Rétrospective 2022 : sept mois après, la plaie toujours à vif de la finale de Ligue des champions
Le 28 mai 2022, plusieurs milliers de supporters des Reds ont vécu un cauchemar : d'abord entassés dans les tunnels d'accès au stade étroits et bondés, ils se sont retrouvés coincés derrière les barrières métalliques entourant le stade, avant de recevoir des gaz lacrymogènes lancés dans leur direction par la police. "Je pense que les séquelles laissées par la finale nous font tous encore souffrir", explique à l'AFP Joe Blott, président de "Spirit of Shankly", un groupe de supporters de Liverpool.
De nombreux supporters des Reds ont encore du mal à surmonter leur peur de retourner dans un stade. "Le fait qu'ils ne veuillent plus assister à un match à cause de ce qu'ils ont vécu est tragique", a souligné Blott.
Pour Ian Byrne, député du nord de Liverpool, les incidents de la finale se font ressentir jusque dans l'ambiance "horrible" cette saison à Anfield, le stade mythique des Reds connu pour sa ferveur, et ce, indépendamment des résultats en demi-teinte du club. "J'ai l'impression que les supporters sont comme anesthésiés quand ils assistent aux matches. On dirait que toute la passion s'est envolée", analyse-t-il.
Tragédie d'Hillsborough
Les incidents survenus aux abords du Stade de France avaient retardé de 35 minutes le coup d'envoi de la finale, perdue 1-0 contre le Real Madrid. Plus que la défaite, le chaos, les agressions dont ils ont été victimes et la réponse violente de la police ont ravivé chez beaucoup de fans de Liverpool le traumatisme de la tragédie du stade d'Hillsborough en 1989, où 97 personnes avaient péri étouffées ou mortellement blessées.
À Paris, cette fois, personne n'est mort, mais le manque de préparation des autorités en amont de la rencontre et les accusations visant les supporters qui ont suivi ont tout de même eu des répercussions sur la santé et le moral des supporters. "Beaucoup de personnes sont encore marquées par ce qu'elles ont vécu", insiste Ian Byrne, également supporter des Reds.

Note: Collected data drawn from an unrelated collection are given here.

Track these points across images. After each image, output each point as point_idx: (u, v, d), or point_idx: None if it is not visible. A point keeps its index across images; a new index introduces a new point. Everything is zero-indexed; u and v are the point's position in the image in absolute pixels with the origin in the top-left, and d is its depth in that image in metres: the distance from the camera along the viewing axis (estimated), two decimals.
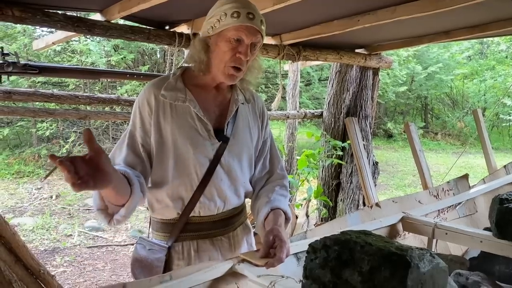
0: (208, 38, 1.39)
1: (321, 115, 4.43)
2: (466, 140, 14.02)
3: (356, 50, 3.92)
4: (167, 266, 1.44)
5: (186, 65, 1.50)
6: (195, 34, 2.68)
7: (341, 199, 4.23)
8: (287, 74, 4.69)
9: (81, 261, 4.42)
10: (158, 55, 9.85)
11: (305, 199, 3.96)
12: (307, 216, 3.78)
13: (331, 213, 4.30)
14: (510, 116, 13.37)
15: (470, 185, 2.77)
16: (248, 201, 1.59)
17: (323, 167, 4.33)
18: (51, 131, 8.22)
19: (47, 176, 1.23)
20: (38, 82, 8.26)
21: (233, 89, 1.52)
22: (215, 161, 1.42)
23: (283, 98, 5.29)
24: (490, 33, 3.21)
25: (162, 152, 1.40)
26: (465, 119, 15.04)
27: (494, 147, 13.05)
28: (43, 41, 3.06)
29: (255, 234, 1.68)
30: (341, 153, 4.07)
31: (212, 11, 1.38)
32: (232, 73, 1.39)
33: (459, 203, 2.57)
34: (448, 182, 2.65)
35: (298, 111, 4.38)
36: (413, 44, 3.73)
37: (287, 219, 1.47)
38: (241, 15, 1.31)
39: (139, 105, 1.41)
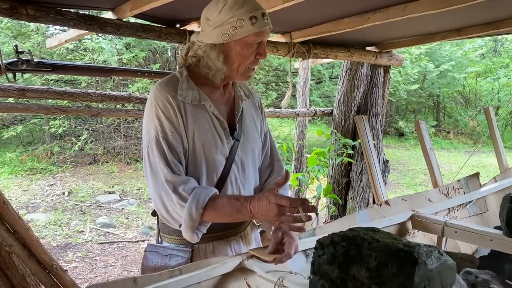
0: (222, 45, 1.36)
1: (331, 113, 4.42)
2: (478, 139, 13.86)
3: (367, 48, 3.90)
4: None
5: (187, 64, 1.47)
6: None
7: (350, 197, 4.23)
8: (297, 72, 4.68)
9: (93, 257, 4.47)
10: (169, 53, 9.89)
11: (314, 197, 3.96)
12: (317, 214, 3.78)
13: (341, 211, 4.29)
14: None
15: (481, 183, 2.74)
16: None
17: (333, 165, 4.32)
18: (64, 128, 8.32)
19: None
20: (51, 80, 8.36)
21: (234, 85, 1.53)
22: (230, 159, 1.43)
23: (293, 96, 5.30)
24: (504, 31, 3.17)
25: (190, 154, 1.39)
26: (477, 117, 14.85)
27: (508, 146, 12.89)
28: (56, 39, 3.10)
29: (262, 232, 1.69)
30: (351, 151, 4.06)
31: (222, 17, 1.32)
32: (250, 74, 1.42)
33: (470, 202, 2.55)
34: (458, 180, 2.63)
35: (308, 109, 4.38)
36: (424, 41, 3.70)
37: None
38: (259, 19, 1.31)
39: (160, 108, 1.34)
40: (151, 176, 1.34)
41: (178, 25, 2.81)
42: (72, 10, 2.33)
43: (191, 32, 2.75)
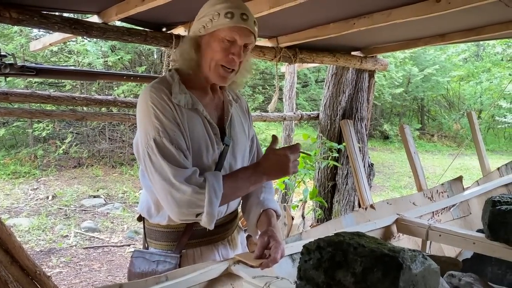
0: (199, 38, 1.37)
1: (317, 117, 4.45)
2: (462, 142, 14.06)
3: (352, 53, 3.94)
4: None
5: (175, 67, 1.46)
6: None
7: (336, 201, 4.25)
8: (284, 76, 4.70)
9: (77, 262, 4.42)
10: (155, 56, 9.84)
11: (301, 200, 3.97)
12: (303, 217, 3.80)
13: (327, 214, 4.31)
14: (505, 118, 13.43)
15: (464, 187, 2.79)
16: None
17: (319, 169, 4.35)
18: (48, 131, 8.18)
19: None
20: (35, 82, 8.23)
21: (223, 90, 1.52)
22: (220, 165, 1.41)
23: (280, 99, 5.32)
24: (485, 36, 3.24)
25: None
26: (461, 121, 15.09)
27: (490, 149, 13.12)
28: (40, 42, 3.06)
29: (248, 236, 1.69)
30: (336, 155, 4.09)
31: (203, 11, 1.37)
32: (223, 75, 1.37)
33: (453, 205, 2.59)
34: (442, 184, 2.67)
35: (294, 113, 4.40)
36: (408, 46, 3.75)
37: (277, 216, 1.52)
38: (235, 15, 1.31)
39: (158, 109, 1.30)
40: (157, 176, 1.29)
41: (164, 29, 2.80)
42: (56, 14, 2.30)
43: (178, 36, 2.75)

Selon l'Association de soutien aux Survivants de Hillsborough, deux rescapés du drame de 1989 se sont suicidés après les événements du Stade de France. S'il est impossible d'établir un lien direct, ces incidents ont pu raviver les anciens traumatismes.
Après la finale, le gouvernement français et l'UEFA avaient rejeté la responsabilité des événements sur les supporters anglais, les accusant d'être "arrivés en retard" et dénonçant une "fraude massive, industrielle et organisée de faux billets", selon les mots du ministre de l'Intérieur Gérald Darmanin. Mais une enquête du Sénat menée en juillet a contredit ces accusations et pointé les "défaillances" des autorités. Les rapporteurs ont notamment souligné leur manque d'adaptation pour gérer les flux de spectateurs.
Un rapport indépendant anglais a de son côté conclu que l'utilisation injustifiée de gaz lacrymogène par la police française constituait une "agression criminelle".
Recours collectif
Les supporters des Reds craignent que les autorités ne tirent aucun enseignement de ce qu'il s'est passé pour améliorer les conditions d'accueil au Stade de France, qui doit surtout accueillir des matches de la Coupe du monde de rugby en 2023 et les JO de 2024.
Les défaillances "pourraient facilement se reproduire, car aucune mesure n'a été prise pour y remédier", prévient Daniel Austin, journaliste et supporter des Reds, présent au Stade de France en mai. Près de 2.000 supporters de Liverpool ont poursuivi l'UEFA en justice dans le cadre d'un recours collectif pour rupture de contrat concernant la vente de billets et négligence quant au devoir de diligence envers les supporters.
"L'UEFA doit revoir significativement la manière dont elle traite les supporters en général", espère Daniel Austin, qui a participé à l'enquête de l'UEFA sur les incidents survenus à Paris, dont les résultats sont attendus dans les prochains jours. Les supporters de Liverpool n'attendent rien d'autre de la part de l'instance dirigeante du football européen que des excuses et une reconnaissance complète de sa responsabilité dans ce fiasco.